Several case-control studies and an analysis of a large NCI industrial cohort have found an association between formaldehyde exposure and nasopharyngeal cancer, although some other studies have not. Data from extended follow-up of the NCI cohort found that the number of nasopharyngeal carcinomas observed in earlier reports persisted.
Influence of Formaldehyde on Funeral Directors
Several NCI studies of anatomists, preservatives and other professionals who may be exposed to formaldehyde at work have shown that these individuals have an increased risk of leukemia and brain cancer compared with the general population. However, these studies did not describe specific work practices and exposures. A case-control study of NCI in funeral industry workers characterized formaldehyde exposure and also revealed an association between increased formaldehyde exposure and myeloid leukemia mortality. In a study of funeral workers who died between 1960 and 1986, researchers compared those who died from hematopoietic and lymphoma to those who died from other brain tumors. Cancers of the hematopoietic or blood system, such as leukemia, occur in the blood or bone marrow. Lymphomas occur in tissues or organs that produce, store, and carry white blood cells to fight infections and other diseases. People who had been embalmed and were presumed to have the most exposure to formaldehyde had the highest risk of developing myeloid leukemia. It is not associated with other cancers of the hematopoietic and lymphatic systems or with brain cancer.

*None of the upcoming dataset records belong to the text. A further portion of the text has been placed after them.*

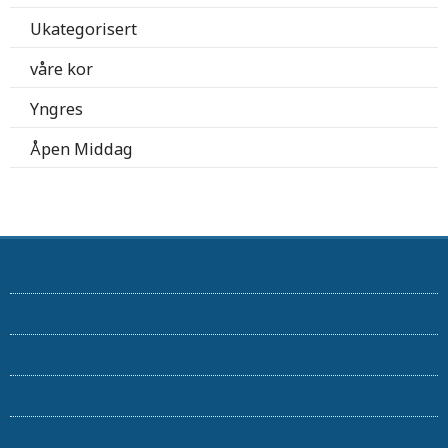
Ukategorisert
våre kor
Yngres
Åpen Middag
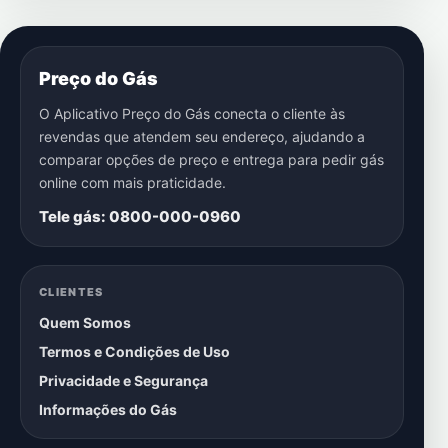
Preço do Gás
O Aplicativo Preço do Gás conecta o cliente às
revendas que atendem seu endereço, ajudando a
comparar opções de preço e entrega para pedir gás
online com mais praticidade.
Tele gás: 0800-000-0960
CLIENTES
Quem Somos
Termos e Condições de Uso
Privacidade e Segurança
Informações do Gás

Formaldehyde and Industrial Workers
An earlier analysis of the NCI cohort found an increase in lung cancer mortality among 清甲醛industrial workers compared with the general U.S. population. However, lung cancer mortality did not increase with formaldehyde exposure levels. This observation led the researchers to conclude that factors other than formaldehyde exposure may have contributed to the increase in deaths. The latest lung cancer data from cohort studies have not found any relationship between formaldehyde exposure and lung cancer mortality.